そこでハルトは店の奥に入ろうとして、何かに躓いた。
「っ…と、すみませ……ん?」ハルトは体勢を直しながら謝りかけて、気づいた。足元にしゃがんで本を読んでいたのは誰なのか。「エリさん、こんなとこで何してんですか」
淡い偏光レンズの向こう、ちょっとばつの悪そうなエルフ女性の目と目が合った。
「ハルト」開いていた本を閉じて、エリは立ち上がる。「もう収穫の査定は済んだの?」
「3日ほどかかるみたいなんで、また来ましょう。あとは野菜を買って帰ろうかと。屋上農園やってるヤマガさんが、ジャガイモと玉ねぎの出来がいいって話してたんで」話しながら、ハルトは気づく。エリは本を棚に戻していない。「エリさん、その本ほしいんですか?」
サングラスの向こうでエリの目が泳ぐ。
「この前渡したお小遣いは……」
と訊きかけて、ハルトは続く言葉を飲み込んだ。使ってしまったに決まっている。一緒に暮らしはじめておおよそひと月。このエルフ女性は一般的な経済観念に乏しいことが明らかになってきた。彼女はこうして古書店を訪れると、小説、漫画、歴史書、研究書に至るまで気になる本は手当たり次第、有り金全部使って買ってしまう。読書好きなのはハルトも同じで親近感を覚えるものの、まあまあ困る。
「その……ダメ?」
エリはおずおずと訊いてくる。手にしているのは、さる少女漫画の愛蔵版だ。
彼女は人間の大衆娯楽も好きなようで。探索や野外作業のできない雨の日などは、日がな一日、漫画や小説を読んでいたりする。映画のDVDやBlu-rayの上映会などはすごく好評だ。
エリは少し腰を屈めて、やや下から伺うようにハルトを見上げた。
なんなんだよこのひとはもう、僕より背が高いくせにこういうことする。上目遣いは反則だ。エリの魂胆はわかりきっているのに、ハルトの心はゆらぐ。まあ、余裕がないわけじゃないし次の仕事でまたけっこうな額が入ってくるし。

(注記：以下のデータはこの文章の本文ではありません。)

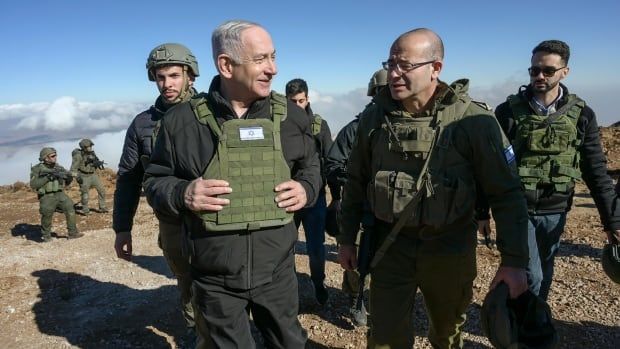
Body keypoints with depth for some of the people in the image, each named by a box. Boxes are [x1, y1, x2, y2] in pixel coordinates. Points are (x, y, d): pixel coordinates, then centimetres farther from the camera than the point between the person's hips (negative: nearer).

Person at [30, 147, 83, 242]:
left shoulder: (59, 168, 8)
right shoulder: (37, 169, -4)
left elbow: (66, 183, 14)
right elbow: (33, 185, -14)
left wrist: (69, 178, -10)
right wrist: (47, 177, -21)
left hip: (60, 194, 4)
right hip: (47, 197, -4)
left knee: (70, 210, -6)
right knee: (47, 217, 5)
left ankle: (73, 233, 3)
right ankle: (46, 236, 27)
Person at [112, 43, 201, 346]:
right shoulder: (142, 124, 1)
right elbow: (128, 178, 5)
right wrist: (122, 228, 2)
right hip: (173, 226, 2)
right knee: (188, 283, 17)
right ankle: (194, 327, 40)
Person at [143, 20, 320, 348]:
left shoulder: (290, 115, -2)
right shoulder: (182, 120, -8)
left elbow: (310, 166, 13)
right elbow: (154, 181, 2)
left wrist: (306, 189, -8)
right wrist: (181, 194, -19)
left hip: (277, 273, 2)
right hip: (215, 280, -1)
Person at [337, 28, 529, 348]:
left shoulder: (473, 120, -13)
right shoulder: (374, 116, -3)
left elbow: (506, 193, -9)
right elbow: (356, 181, 5)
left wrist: (514, 260, -12)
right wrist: (346, 238, 7)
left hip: (449, 250, -1)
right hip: (390, 246, 2)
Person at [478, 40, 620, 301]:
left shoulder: (581, 115, 0)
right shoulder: (509, 111, -7)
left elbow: (596, 170, 4)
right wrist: (482, 212, -2)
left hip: (555, 213, 3)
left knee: (544, 276, 15)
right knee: (530, 276, -7)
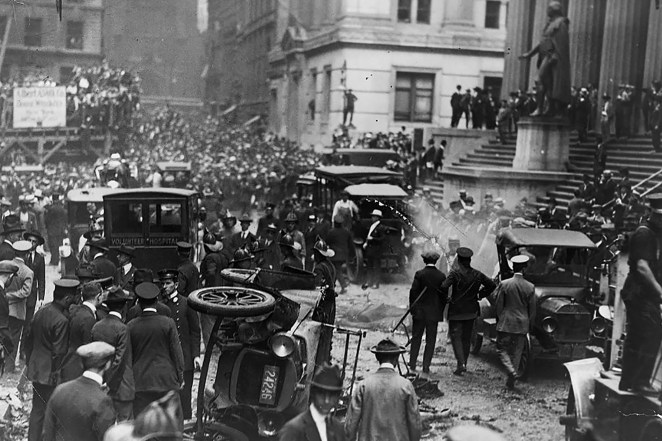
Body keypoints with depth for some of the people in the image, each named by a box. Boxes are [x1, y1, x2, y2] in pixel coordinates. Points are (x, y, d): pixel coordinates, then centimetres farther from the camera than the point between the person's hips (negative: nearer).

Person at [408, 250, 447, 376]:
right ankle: (426, 367, 5)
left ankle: (412, 365, 11)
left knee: (416, 338, 11)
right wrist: (441, 311, 9)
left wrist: (412, 308, 2)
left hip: (419, 311, 0)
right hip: (434, 312, 0)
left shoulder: (419, 274, -7)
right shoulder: (441, 276, -3)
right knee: (430, 340, 7)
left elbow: (413, 291, -8)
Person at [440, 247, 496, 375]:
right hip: (471, 311, 5)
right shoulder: (477, 274, 1)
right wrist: (480, 295, 12)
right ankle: (464, 364, 22)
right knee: (466, 338, 15)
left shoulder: (455, 273, -14)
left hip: (456, 311, -5)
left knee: (456, 337, 1)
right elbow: (492, 285, 7)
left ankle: (461, 363, -14)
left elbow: (444, 287, -26)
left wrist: (446, 298, -8)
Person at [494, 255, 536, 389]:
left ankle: (511, 372, -15)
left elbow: (498, 306, -3)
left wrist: (499, 321, 10)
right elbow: (532, 310, 2)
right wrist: (529, 325, 15)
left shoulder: (504, 284, -8)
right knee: (517, 352, 11)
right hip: (522, 325, 2)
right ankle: (511, 381, 14)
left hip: (505, 324, -2)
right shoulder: (530, 287, -3)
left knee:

「今回だけですよ」溜息をついてハルトは言った。「さ、会計に行きましょ」
エリは花咲くように笑顔を浮かべると、手にした本の続刊と思しき本も4冊ほど抱えて店主の元に向かう。
ちゃっかりしてるなほんと。ハルトは足取り軽いエリの後ろ姿を追いながら、彼女が後に迎えるちょっとした悲劇を思って少し意地の悪い笑顔を浮かべた。